During the delicious three course lunch Max and Rugby star Jason Robinson gave informal chats about their respective sports presided over by radio presenter Matt Baker. First Max told us about how he started in polo and how he reached his unprecedented high handicap of 7, something many experienced players would have loved to have achieved including perhaps even Prince Charles who once boasted a handicap of 4!. Jason followed with a fascinating talk on rugby including an insight on how England won the 2003 World Cup when they played Australia in the finals, a team everyone deemed was impossible to beat, and a match mostly remembered by Johnny Wilkinson famous kick try that clinched the Cup although few actually remember the role Jason played in setting up the final try. I was duly impressed with the way Jason delivered his side of the story to a room full of club members and their guests, most of whom I feared, knew little about the game of rugby.

Following lunch, the fun started when the Land Rover Duke of Cornwall final was played between two highly competitive high goal teams, the Golden Falcons team with total handicap of 15 against Park Place with 16, the eventual winners. Both teams played outstanding quality polo and I enjoyed every minute watching it particularly the way players deftly hit balls with long sticks from both flanks.

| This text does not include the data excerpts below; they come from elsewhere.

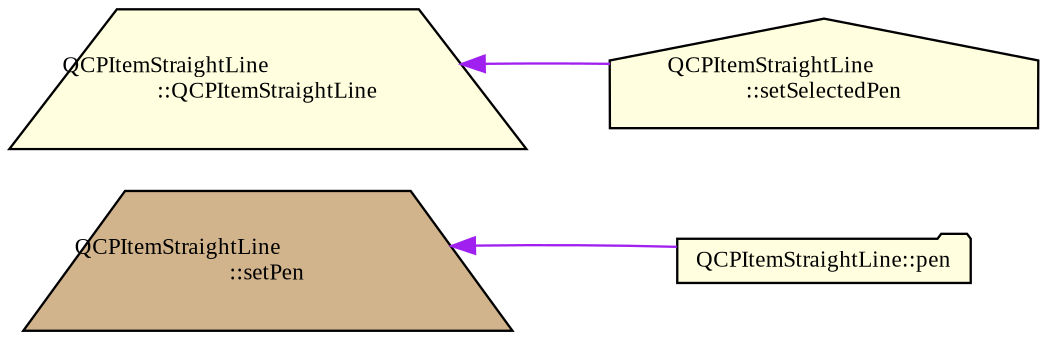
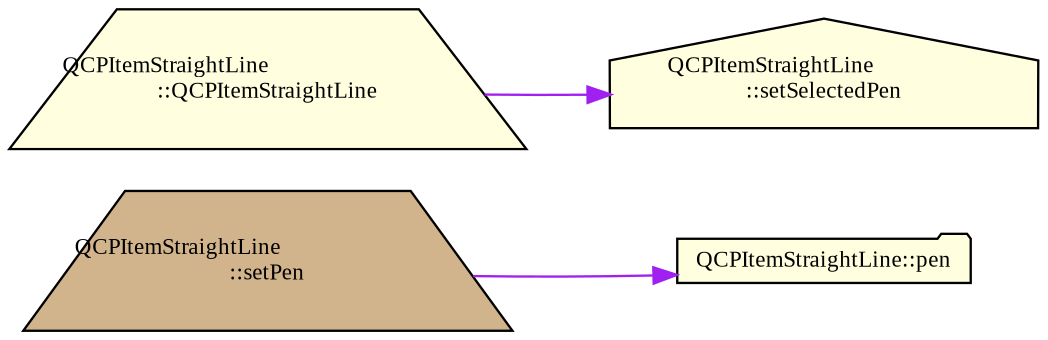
  digraph {
    fontname="Liberation Serif"
    rankdir=RL
    node [color=black fillcolor=lightyellow fontname="Liberation Serif" fontsize=10 shape=trapezium style=filled]
    edge [color=purple dir=back fontname="Liberation Serif" fontsize=10 labelfontname=Helvetica labelfontsize=10 style=solid]
    n1 [fontcolor=black height=0.2 label="QCPItemStraightLine::pen" shape=folder width=0.4]
    n2 [fillcolor=tan height=0.2 label="QCPItemStraightLine\l::setPen" width=0.4]
    n3 [height=0.2 label="QCPItemStraightLine\l::setSelectedPen" shape=house width=0.4]
    n4 [height=0.2 label="QCPItemStraightLine\l::QCPItemStraightLine" width=0.4]
-   n2 -> n1
-   n4 -> n3
+   n1 -> n2
+   n3 -> n4
  }
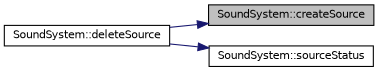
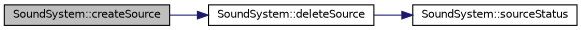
  digraph {
    rankdir=LR
    node [color=black fillcolor=white fontname=Helvetica fontsize=10 shape=record style=filled]
    edge [color=midnightblue fontname=Helvetica fontsize=10 labelfontname=Helvetica labelfontsize=10 style=solid]
    n1 [fillcolor=grey75 fontcolor=black height=0.2 label="SoundSystem::createSource" width=0.4]
    n2 [height=0.2 label="SoundSystem::deleteSource" width=0.4]
    n3 [height=0.2 label="SoundSystem::sourceStatus" width=0.4]
-   n2 -> n1
+   n1 -> n2
    n2 -> n3
  }
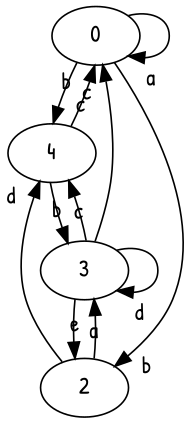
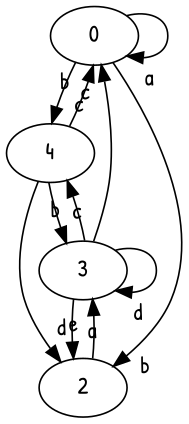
  digraph {
    fontname="Patrick Hand"
    node [fontname="Patrick Hand"]
    edge [fontname="Patrick Hand" headlabel=c labelangle=-40 labeldistance=2.0]
    n1 [label=0]
    n2 [label=4]
    n3 [label=2]
    n4 [label=3]
    n1 -> n1 [headlabel=a]
    n1 -> n2
    n1 -> n3 [headlabel=b]
    n2 -> n1 [headlabel=b]
-   n3 -> n2 [headlabel=d]
+   n2 -> n3 [headlabel=d]
    n2 -> n4
    n3 -> n4 [headlabel=e]
    n4 -> n1
    n4 -> n2 [headlabel=b]
    n4 -> n3 [headlabel=a]
    n4 -> n4 [headlabel=d]
  }
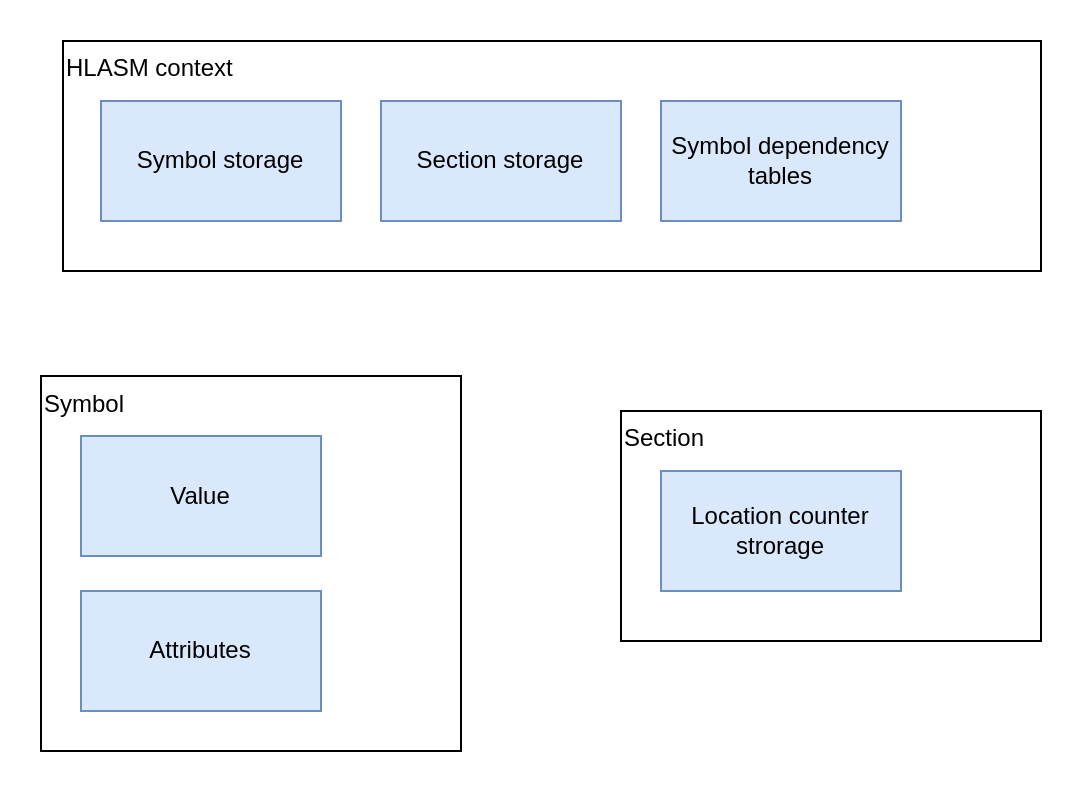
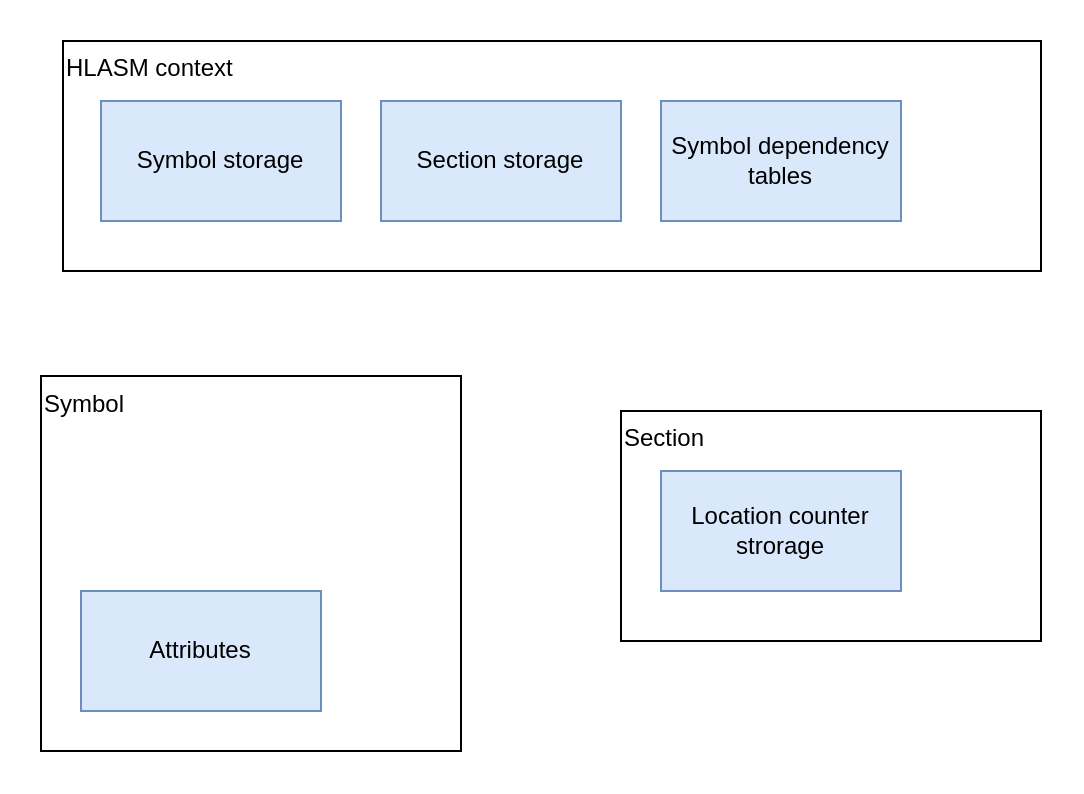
  <mxCell id="0" />
  <mxCell id="1" parent="0" />
  <mxCell id="2" value="Section" style="rounded=0;whiteSpace=wrap;html=1;flipV=0;flipH=1;direction=east;verticalAlign=top;align=left;" vertex="1" parent="1"><mxGeometry x="310" y="205" width="210" height="115" as="geometry" /></mxCell>
  <mxCell id="3" value="HLASM context" style="rounded=0;whiteSpace=wrap;html=1;flipV=0;flipH=1;direction=east;verticalAlign=top;align=left;" parent="1" vertex="1"><mxGeometry x="31" y="20" width="489" height="115" as="geometry" /></mxCell>
  <mxCell id="4" value="Symbol storage" style="rounded=0;whiteSpace=wrap;html=1;flipV=0;flipH=1;direction=east;verticalAlign=middle;fillColor=#dae8fc;strokeColor=#6c8ebf;" parent="1" vertex="1"><mxGeometry x="50" y="50" width="120" height="60" as="geometry" /></mxCell>
  <mxCell id="5" value="Section storage" style="rounded=0;whiteSpace=wrap;html=1;flipV=0;flipH=1;direction=east;verticalAlign=middle;fillColor=#dae8fc;strokeColor=#6c8ebf;" parent="1" vertex="1"><mxGeometry x="190" y="50" width="120" height="60" as="geometry" /></mxCell>
  <mxCell id="6" value="Symbol dependency tables" style="rounded=0;whiteSpace=wrap;html=1;flipV=0;flipH=1;direction=east;verticalAlign=middle;fillColor=#dae8fc;strokeColor=#6c8ebf;" vertex="1" parent="1"><mxGeometry x="330" y="50" width="120" height="60" as="geometry" /></mxCell>
  <mxCell id="7" value="Location counter strorage" style="rounded=0;whiteSpace=wrap;html=1;flipV=0;flipH=1;direction=east;verticalAlign=middle;fillColor=#dae8fc;strokeColor=#6c8ebf;" vertex="1" parent="1"><mxGeometry x="330" y="235" width="120" height="60" as="geometry" /></mxCell>
  <mxCell id="8" value="Symbol" style="rounded=0;whiteSpace=wrap;html=1;flipV=0;flipH=1;direction=east;verticalAlign=top;align=left;" vertex="1" parent="1"><mxGeometry x="20" y="187.5" width="210" height="187.5" as="geometry" /></mxCell>
- <mxCell id="9" value="Value" style="rounded=0;whiteSpace=wrap;html=1;flipV=0;flipH=1;direction=east;verticalAlign=middle;fillColor=#dae8fc;strokeColor=#6c8ebf;" vertex="1" parent="1"><mxGeometry x="40" y="217.5" width="120" height="60" as="geometry" /></mxCell>
  <mxCell id="10" value="Attributes" style="rounded=0;whiteSpace=wrap;html=1;flipV=0;flipH=1;direction=east;verticalAlign=middle;fillColor=#dae8fc;strokeColor=#6c8ebf;" vertex="1" parent="1"><mxGeometry x="40" y="295" width="120" height="60" as="geometry" /></mxCell>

Between matches tea was served in the clubhouse and when I managed a few words with Jason and congratulated him on his talk, if anything he was a delight to talk to. Another match followed between the two losing teams of the Land Rover championships, Bridge House of Twyford with a total handicap of 16 against Shoreline also 16 handicap and another exciting match. I can’t remember what time I finally left but I do remember thinking as I drove back though Windsor Park, what a wonderful fun day, and all thanks to my hosts Andrew and Bee!